--- Texto proporcionado ---
──────

En pocos lugares como en Trieste se llevan encima las señas personales, las raíces a las que se les termina perdiendo el rastro en un laberinto de genealogías mestizas, con la misma naturalidad con la que uno se embute en el abrigo en aquellos días de invierno en los que la bora sopla furiosa, barre los callejones de la ciudad vieja y en la que solo resisten imperturbables las legiones de gatos callejeros. En la escalera era el saludo con el vecino que se había amoldado de nuevo —tras su divorcio con una campesina friulana de las marismas del interior de Grado—, a vivir con sus padres de añeja cuna istriana. Era el asomarse, al pasar por Via della Ghega, al bazar del señor Ariel, nacido en la remota Estambul y que, pese a sus muchos años permaneciendo en pie tras un mostrador ennegrecido por las modestas transacciones cotidianas, se empeñaba en seguir sacando mentalmente sus cuentas en judeo-español, como quien le reza en murmullo apenas comprensible a un dios desconocido. Y una vez llegado al aula de Via Lazzaretto Vecchio, donde esperaban diligentes los estudiantes, dar un vistazo al listado en el que los apellidos de ascendencia latina, eslava, germánica, húngara y aún albanesa se hallaban mezclados.

──────

--- Contenido del conjunto ---
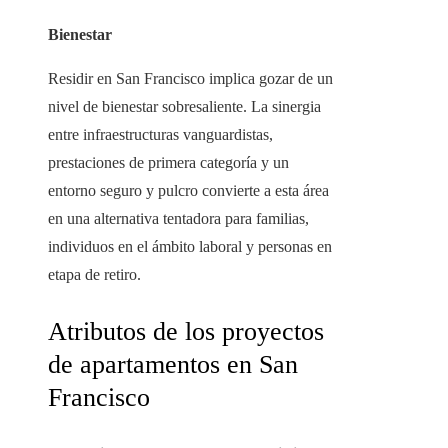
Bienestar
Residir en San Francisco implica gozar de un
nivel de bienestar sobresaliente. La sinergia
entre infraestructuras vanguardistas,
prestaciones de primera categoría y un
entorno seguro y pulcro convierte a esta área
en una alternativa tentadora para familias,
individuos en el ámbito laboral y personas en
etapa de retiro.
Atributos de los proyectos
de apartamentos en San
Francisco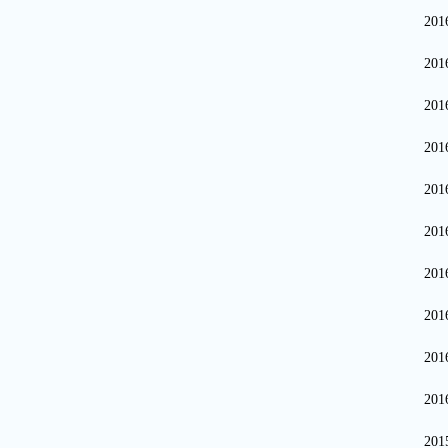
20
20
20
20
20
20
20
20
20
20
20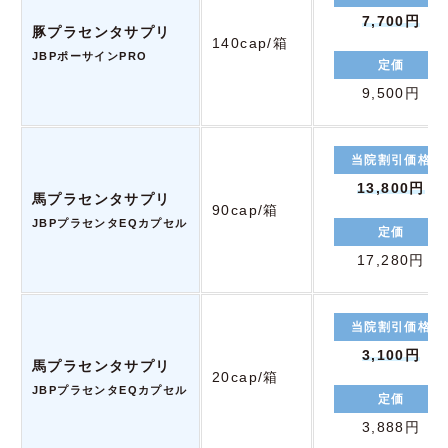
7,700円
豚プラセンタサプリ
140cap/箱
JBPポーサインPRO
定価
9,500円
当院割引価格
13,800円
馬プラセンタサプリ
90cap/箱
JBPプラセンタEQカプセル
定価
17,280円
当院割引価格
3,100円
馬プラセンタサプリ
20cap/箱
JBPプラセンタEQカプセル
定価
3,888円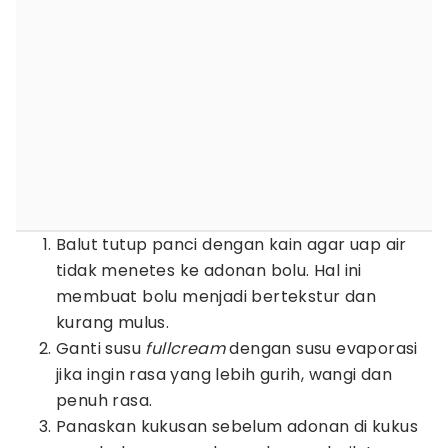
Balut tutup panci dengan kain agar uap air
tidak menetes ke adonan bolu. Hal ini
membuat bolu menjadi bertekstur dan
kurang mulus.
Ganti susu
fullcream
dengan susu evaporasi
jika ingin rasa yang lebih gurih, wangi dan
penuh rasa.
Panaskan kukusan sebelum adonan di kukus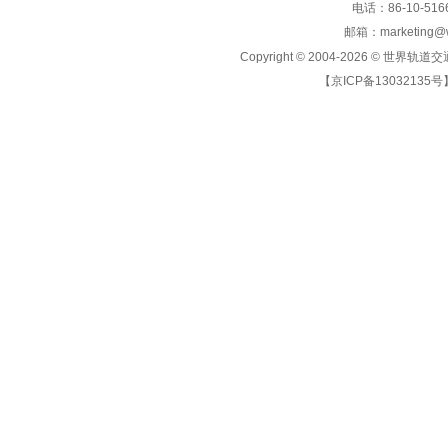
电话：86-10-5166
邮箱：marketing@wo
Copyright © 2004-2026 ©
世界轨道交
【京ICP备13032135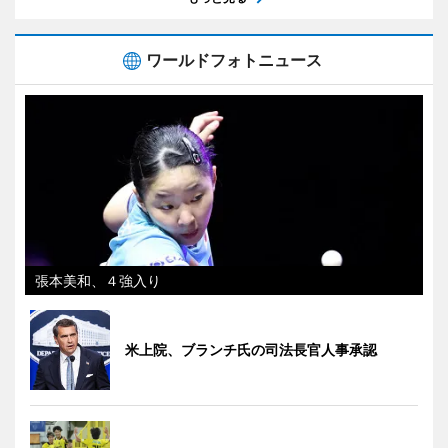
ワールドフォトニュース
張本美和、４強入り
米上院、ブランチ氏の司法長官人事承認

──────

--- Acciones a realizar ---
(1) Según el texto sobre Trieste, ¿en qué lengua seguía sacando mentalmente sus cuentas el señor Ariel?
(2) Prolonga el texto sobre Trieste a partir de su última oración.
Las entradas no tienen ningún papel en lo que aquí se pide.

--- Resultados obtenidos ---
(1) En judeo-español.

(2)
Para colmo Trieste había padecido durante buena parte de la segunda mitad del siglo XX las consecuencias de haberse constituido en punto limítrofe con una estrecha no man’s land en cuya vertiente opuesta se iniciaban las tierras del socialismo real. Una fatalidad geopolítica que, en años de gélida guerra fría, hizo que se convirtiera en trinchera avanzada del bloque occidental a tiro de granada del frente enemigo. Hasta el punto de que en los años sucesivos al segundo conflicto bélico, cuando la ciudad se hallaba todavía bajo el control de tropas anglo-americanas, terminó convirtiéndose en el primer refugio de los italianos barridos desde Istria por los dirigentes de la República Federativa de Yugoslavia, desencadenando el drama humano que Marisa Madieri reconstruyó pacientemente en las páginas de Verde agua (1987). Sobrecoge de hecho pensar que los descendientes de aquella planificada limpieza étnica constituyen todavía una tercera parte de los actuales residentes en el enclave del Alto Adriático. Una circunstancia que, de algún modo, ha terminado minando el carácter de quienes echaron el ancla en esta rada segura con la convicción de que, pasado el temporal, podría reanudarse la singladura rumbo a cualquier parte.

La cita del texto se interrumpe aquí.